I don't need induction because I am not proving a novel statement for all n, but rather for one specific n. You already agree with me that the partial sums are of the form $$1 - \frac{1}{10^k}$$ so I don't need to prove that anew with induction.

You aren't even using the correct domain of mathematics. This thread is about the real numbers and analysis.

$$y = 10^x$$ is continuous and one-to-one mapping all real numbers to positive real numbers, therefore $$x = \log_{\tiny 10} y$$ is continuous and maps all positive numbers to the real numbers. This is very basic analysis.

Therefore if $$0 \lt 0.999... \lt 1$$ then $$1 - 0.999...$$ is positive and therefore $$\log_{\tiny 10} \left( 1 - 0.999... \right)$$ is a real number less than 0, therefore $$ \left\lfloor \log_{\tiny 10} \left( 1 - 0.999... \right) \right\rfloor $$ is an negative integer and $$1 - \left\lfloor \log_{\tiny 10} \left( 1 - 0.999... \right) \right\rfloor$$ is a positive integer, and therefore a natural number. We call this natural number n.

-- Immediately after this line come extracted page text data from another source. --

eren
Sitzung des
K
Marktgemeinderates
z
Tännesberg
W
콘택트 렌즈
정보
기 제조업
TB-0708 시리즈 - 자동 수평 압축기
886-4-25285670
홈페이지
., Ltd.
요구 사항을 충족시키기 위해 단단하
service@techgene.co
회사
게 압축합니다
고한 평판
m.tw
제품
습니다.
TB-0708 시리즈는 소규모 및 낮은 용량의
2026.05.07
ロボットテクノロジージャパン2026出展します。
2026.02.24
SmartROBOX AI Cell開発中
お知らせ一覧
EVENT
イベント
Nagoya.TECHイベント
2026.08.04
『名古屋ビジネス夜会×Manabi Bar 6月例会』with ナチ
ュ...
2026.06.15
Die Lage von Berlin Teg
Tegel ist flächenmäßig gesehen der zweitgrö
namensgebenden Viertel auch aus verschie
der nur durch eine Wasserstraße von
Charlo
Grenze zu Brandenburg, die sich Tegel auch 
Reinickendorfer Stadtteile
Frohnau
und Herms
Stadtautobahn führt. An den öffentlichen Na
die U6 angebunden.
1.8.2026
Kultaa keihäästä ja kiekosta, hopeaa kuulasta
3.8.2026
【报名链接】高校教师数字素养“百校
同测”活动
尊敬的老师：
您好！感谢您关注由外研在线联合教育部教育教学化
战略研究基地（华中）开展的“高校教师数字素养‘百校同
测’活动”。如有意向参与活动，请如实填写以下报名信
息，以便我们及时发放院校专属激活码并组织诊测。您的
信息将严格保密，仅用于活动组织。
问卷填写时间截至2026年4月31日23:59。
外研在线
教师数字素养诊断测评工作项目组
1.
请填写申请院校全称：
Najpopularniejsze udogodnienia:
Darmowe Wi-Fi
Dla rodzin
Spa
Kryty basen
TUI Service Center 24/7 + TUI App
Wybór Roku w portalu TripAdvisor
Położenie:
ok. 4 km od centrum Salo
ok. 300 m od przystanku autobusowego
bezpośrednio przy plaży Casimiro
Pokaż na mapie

Now because we assumed $$ 0.999... \lt 1$$, we know n exists and that $$0.999... \lt 1 - \frac{1}{10^n}$$ but because $$1 - \frac{1}{10^n} \in \left{ 0, \, \frac{1}{10}, \, \frac{1}{10^2}, \, \frac{1}{10^3}, \, \dots \right}$$ then and $$0.999... \; = \; \textrm{sup} \, \left{ 0, \, \frac{1}{10}, \, \frac{1}{10^2}, \, \frac{1}{10^3}, \, \dots \right}$$ it follows that necessarily, $$1 - \frac{1}{10^n} \leq 0.999...$$ and from the transitive axiom of ordering, it follows that $$0.999... \lt 0.999...$$ which contradicts $$0.999... = 0.999...$$ and so we reject the hypothesis $$ 0.999... \lt 1$$.

At no point did I mean to write $$\color{red} \textrm{sup} \, \left{ 0, \, \frac{1}{10}, \, \frac{1}{10^2}, \, \frac{1}{10^3}, \, \dots \right} \lt 0.999... $$ because that contradicts what I am asserting $$0.999... = \textrm{sup} \, \left{ 0, \, \frac{1}{10}, \, \frac{1}{10^2}, \, \frac{1}{10^3}, \, \dots \right}$$ which in layman's terms is 0.999... is the smallest number at least as big as any number of the form $$1 - \frac{1}{10^k}$$ where k is any natural number. I see I did do it as a typo,

Obviously, $$1 - \frac{1}{10^{n-3}} \lt 0.999... \lt 1 - \frac{1}{10^n} \lt \textrm{sup} \; \left{ 0, \, 1 - \frac{1}{10}, \, 1 - \frac{1}{10^2}, \, 1 - \frac{1}{10^3}, \dots \right} = 0.999...$$ was meant. But it doesn't matter much since both $$1 - \frac{1}{10^n} \lt \textrm{sup} \; \left{ 0, \, 1 - \frac{1}{10}, \, 1 - \frac{1}{10^2}, \, 1 - \frac{1}{10^3}, \dots \right} $$ and $$1 - \frac{1}{10^n} \lt 0.999...$$ are true for any natural number n, and since by hypothesis $$0.999... \lt 1 - \frac{1}{10^n}$$ then $$0.999... \lt 0.999... \lt 0.999... $$ and it follows that $$0.999... \lt \textrm{sup} \; \left{ 0, \, 1 - \frac{1}{10}, \, 1 - \frac{1}{10^2}, \, 1 - \frac{1}{10^3}, \dots \right} \lt 0.999... $$. That one mistaken hypothesis (assuming $$ 0.999... \lt 1$$) leads to more than one faulty conclusion is called the Principle of Explosion.

Whether or not I was consciously meaning to assert that explicitly, I do not recall. But I didn't call it out in text, and that is a mistake of sorts.